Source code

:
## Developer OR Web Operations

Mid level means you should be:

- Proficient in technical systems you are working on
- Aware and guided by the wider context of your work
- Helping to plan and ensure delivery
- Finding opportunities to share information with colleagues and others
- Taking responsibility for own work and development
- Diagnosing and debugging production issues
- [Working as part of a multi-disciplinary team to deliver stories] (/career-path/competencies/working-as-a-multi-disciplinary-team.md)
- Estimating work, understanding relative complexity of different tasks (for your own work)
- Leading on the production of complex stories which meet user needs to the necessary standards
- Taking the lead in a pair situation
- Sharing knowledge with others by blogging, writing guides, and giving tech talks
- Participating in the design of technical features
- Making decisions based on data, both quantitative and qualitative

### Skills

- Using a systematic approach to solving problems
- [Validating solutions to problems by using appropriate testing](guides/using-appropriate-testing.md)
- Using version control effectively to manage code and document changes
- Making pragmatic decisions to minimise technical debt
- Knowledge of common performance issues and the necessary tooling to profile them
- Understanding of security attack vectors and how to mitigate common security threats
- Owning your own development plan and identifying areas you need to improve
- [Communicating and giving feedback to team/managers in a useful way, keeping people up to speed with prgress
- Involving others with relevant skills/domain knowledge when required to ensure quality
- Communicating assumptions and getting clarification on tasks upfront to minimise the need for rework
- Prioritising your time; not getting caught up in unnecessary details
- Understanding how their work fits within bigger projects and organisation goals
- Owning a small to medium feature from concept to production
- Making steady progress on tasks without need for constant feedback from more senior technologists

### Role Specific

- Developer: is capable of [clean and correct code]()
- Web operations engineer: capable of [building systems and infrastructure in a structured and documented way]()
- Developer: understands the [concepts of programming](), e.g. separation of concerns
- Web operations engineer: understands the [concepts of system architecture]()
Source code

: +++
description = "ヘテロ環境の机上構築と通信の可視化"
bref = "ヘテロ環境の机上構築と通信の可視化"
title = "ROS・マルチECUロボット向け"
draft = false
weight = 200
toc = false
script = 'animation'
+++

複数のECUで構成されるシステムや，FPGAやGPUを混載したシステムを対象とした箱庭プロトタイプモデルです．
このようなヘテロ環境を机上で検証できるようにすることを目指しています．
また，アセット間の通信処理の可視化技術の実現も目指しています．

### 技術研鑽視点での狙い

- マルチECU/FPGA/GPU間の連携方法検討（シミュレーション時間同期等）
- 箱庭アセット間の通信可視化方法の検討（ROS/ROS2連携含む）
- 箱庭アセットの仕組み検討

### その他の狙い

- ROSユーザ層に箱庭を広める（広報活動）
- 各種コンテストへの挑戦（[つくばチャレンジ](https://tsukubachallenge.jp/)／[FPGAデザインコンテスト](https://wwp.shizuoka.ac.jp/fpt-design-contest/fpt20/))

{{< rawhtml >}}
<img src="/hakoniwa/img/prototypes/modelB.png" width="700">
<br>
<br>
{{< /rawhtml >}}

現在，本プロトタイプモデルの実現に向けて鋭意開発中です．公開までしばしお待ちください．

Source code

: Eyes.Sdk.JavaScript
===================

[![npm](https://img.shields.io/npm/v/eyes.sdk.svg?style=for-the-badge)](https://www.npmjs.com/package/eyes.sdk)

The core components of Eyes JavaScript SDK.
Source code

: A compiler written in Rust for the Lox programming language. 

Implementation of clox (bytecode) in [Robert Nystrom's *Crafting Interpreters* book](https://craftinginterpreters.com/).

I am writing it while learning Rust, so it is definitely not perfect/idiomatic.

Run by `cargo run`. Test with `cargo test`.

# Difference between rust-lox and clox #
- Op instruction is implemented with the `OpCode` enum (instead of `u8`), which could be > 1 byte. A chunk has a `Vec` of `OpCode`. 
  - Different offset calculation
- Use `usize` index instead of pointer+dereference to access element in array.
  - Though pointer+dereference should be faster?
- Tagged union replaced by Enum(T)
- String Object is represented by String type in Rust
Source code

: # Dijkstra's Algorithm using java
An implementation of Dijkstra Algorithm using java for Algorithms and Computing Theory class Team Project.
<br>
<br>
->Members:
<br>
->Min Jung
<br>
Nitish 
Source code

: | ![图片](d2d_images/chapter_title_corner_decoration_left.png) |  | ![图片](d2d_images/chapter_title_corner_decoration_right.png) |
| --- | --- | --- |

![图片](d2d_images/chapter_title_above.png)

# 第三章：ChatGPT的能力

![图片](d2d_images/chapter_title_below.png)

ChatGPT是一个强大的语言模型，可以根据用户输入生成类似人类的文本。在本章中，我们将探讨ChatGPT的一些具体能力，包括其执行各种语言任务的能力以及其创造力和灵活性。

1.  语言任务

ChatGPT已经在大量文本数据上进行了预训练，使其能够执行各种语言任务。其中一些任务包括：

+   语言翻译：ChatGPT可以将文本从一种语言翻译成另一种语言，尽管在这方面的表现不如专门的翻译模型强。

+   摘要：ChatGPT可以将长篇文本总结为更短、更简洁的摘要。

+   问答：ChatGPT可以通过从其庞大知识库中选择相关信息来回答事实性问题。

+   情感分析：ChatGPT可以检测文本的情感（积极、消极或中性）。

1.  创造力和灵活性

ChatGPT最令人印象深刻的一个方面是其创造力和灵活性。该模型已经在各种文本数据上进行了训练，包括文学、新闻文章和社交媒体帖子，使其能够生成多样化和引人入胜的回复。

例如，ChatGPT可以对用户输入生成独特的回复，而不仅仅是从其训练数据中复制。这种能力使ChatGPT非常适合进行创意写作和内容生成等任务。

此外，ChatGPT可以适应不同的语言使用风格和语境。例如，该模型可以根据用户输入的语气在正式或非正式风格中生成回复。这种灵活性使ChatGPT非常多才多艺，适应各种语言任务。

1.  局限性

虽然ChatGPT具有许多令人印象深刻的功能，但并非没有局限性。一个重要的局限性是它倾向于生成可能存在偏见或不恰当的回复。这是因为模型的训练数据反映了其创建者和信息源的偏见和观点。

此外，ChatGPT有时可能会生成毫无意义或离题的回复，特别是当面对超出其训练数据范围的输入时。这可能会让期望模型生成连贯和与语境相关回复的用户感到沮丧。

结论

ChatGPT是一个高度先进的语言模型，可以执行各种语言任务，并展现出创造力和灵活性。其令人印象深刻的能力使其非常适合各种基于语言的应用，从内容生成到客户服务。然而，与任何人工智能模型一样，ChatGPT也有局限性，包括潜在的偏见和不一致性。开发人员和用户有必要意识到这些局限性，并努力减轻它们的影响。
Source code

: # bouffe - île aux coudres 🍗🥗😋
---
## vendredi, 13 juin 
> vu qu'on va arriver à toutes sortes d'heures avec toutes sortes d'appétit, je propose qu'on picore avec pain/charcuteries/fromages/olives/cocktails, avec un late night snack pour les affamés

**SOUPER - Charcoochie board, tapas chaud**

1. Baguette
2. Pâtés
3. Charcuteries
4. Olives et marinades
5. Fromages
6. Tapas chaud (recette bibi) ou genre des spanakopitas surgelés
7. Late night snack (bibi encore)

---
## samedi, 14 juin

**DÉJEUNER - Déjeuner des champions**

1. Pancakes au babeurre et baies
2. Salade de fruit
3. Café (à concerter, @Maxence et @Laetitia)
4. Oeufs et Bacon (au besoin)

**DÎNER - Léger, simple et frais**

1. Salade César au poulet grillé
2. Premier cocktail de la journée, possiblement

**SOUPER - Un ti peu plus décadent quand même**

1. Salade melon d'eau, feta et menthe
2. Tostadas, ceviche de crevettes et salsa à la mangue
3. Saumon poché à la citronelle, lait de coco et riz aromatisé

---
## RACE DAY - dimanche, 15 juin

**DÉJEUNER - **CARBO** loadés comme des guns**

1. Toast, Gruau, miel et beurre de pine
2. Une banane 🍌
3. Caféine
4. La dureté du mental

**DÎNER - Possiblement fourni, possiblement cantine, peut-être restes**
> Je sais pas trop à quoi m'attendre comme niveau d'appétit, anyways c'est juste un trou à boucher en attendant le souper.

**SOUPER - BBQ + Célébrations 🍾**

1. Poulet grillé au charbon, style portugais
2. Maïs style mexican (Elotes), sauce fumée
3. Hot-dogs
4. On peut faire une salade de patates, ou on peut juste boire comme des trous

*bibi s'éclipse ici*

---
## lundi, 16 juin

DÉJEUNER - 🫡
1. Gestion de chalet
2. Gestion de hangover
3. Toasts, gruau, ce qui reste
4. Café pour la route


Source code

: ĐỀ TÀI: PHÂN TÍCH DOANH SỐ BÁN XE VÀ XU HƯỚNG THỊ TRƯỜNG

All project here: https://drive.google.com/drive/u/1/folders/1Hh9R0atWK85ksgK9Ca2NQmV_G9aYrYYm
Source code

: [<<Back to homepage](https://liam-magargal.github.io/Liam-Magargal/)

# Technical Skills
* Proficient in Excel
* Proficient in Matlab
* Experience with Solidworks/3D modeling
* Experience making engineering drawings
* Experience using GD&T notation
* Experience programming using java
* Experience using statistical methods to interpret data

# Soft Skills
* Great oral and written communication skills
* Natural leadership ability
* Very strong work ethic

* Assignment: Recast the lines of the records as a Markdown table with two columns, Row and Line, giving each line a row number and leaving out blank lines. Begin at the line that contains "ChatGPT最令人印象深刻" and stop after the line that contains "4. La dureté du mental".

* Worked solution:
| Row | Line |
|---|---|
| 1 | ChatGPT最令人印象深刻的一个方面是其创造力和灵活性。该模型已经在各种文本数据上进行了训练，包括文学、新闻文章和社交媒体帖子，使其能够生成多样化和引人入胜的回复。 |
| 2 | 例如，ChatGPT可以对用户输入生成独特的回复，而不仅仅是从其训练数据中复制。这种能力使ChatGPT非常适合进行创意写作和内容生成等任务。 |
| 3 | 此外，ChatGPT可以适应不同的语言使用风格和语境。例如，该模型可以根据用户输入的语气在正式或非正式风格中生成回复。这种灵活性使ChatGPT非常多才多艺，适应各种语言任务。 |
| 4 | 1.  局限性 |
| 5 | 虽然ChatGPT具有许多令人印象深刻的功能，但并非没有局限性。一个重要的局限性是它倾向于生成可能存在偏见或不恰当的回复。这是因为模型的训练数据反映了其创建者和信息源的偏见和观点。 |
| 6 | 此外，ChatGPT有时可能会生成毫无意义或离题的回复，特别是当面对超出其训练数据范围的输入时。这可能会让期望模型生成连贯和与语境相关回复的用户感到沮丧。 |
| 7 | 结论 |
| 8 | ChatGPT是一个高度先进的语言模型，可以执行各种语言任务，并展现出创造力和灵活性。其令人印象深刻的能力使其非常适合各种基于语言的应用，从内容生成到客户服务。然而，与任何人工智能模型一样，ChatGPT也有局限性，包括潜在的偏见和不一致性。开发人员和用户有必要意识到这些局限性，并努力减轻它们的影响。 |
| 9 | Source code |
| 10 | : # bouffe - île aux coudres 🍗🥗😋 |
| 11 | --- |
| 12 | ## vendredi, 13 juin  |
| 13 | > vu qu'on va arriver à toutes sortes d'heures avec toutes sortes d'appétit, je propose qu'on picore avec pain/charcuteries/fromages/olives/cocktails, avec un late night snack pour les affamés |
| 14 | **SOUPER - Charcoochie board, tapas chaud** |
| 15 | 1. Baguette |
| 16 | 2. Pâtés |
| 17 | 3. Charcuteries |
| 18 | 4. Olives et marinades |
| 19 | 5. Fromages |
| 20 | 6. Tapas chaud (recette bibi) ou genre des spanakopitas surgelés |
| 21 | 7. Late night snack (bibi encore) |
| 22 | --- |
| 23 | ## samedi, 14 juin |
| 24 | **DÉJEUNER - Déjeuner des champions** |
| 25 | 1. Pancakes au babeurre et baies |
| 26 | 2. Salade de fruit |
| 27 | 3. Café (à concerter, @Maxence et @Laetitia) |
| 28 | 4. Oeufs et Bacon (au besoin) |
| 29 | **DÎNER - Léger, simple et frais** |
| 30 | 1. Salade César au poulet grillé |
| 31 | 2. Premier cocktail de la journée, possiblement |
| 32 | **SOUPER - Un ti peu plus décadent quand même** |
| 33 | 1. Salade melon d'eau, feta et menthe |
| 34 | 2. Tostadas, ceviche de crevettes et salsa à la mangue |
| 35 | 3. Saumon poché à la citronelle, lait de coco et riz aromatisé |
| 36 | --- |
| 37 | ## RACE DAY - dimanche, 15 juin |
| 38 | **DÉJEUNER - **CARBO** loadés comme des guns** |
| 39 | 1. Toast, Gruau, miel et beurre de pine |
| 40 | 2. Une banane 🍌 |
| 41 | 3. Caféine |
| 42 | 4. La dureté du mental |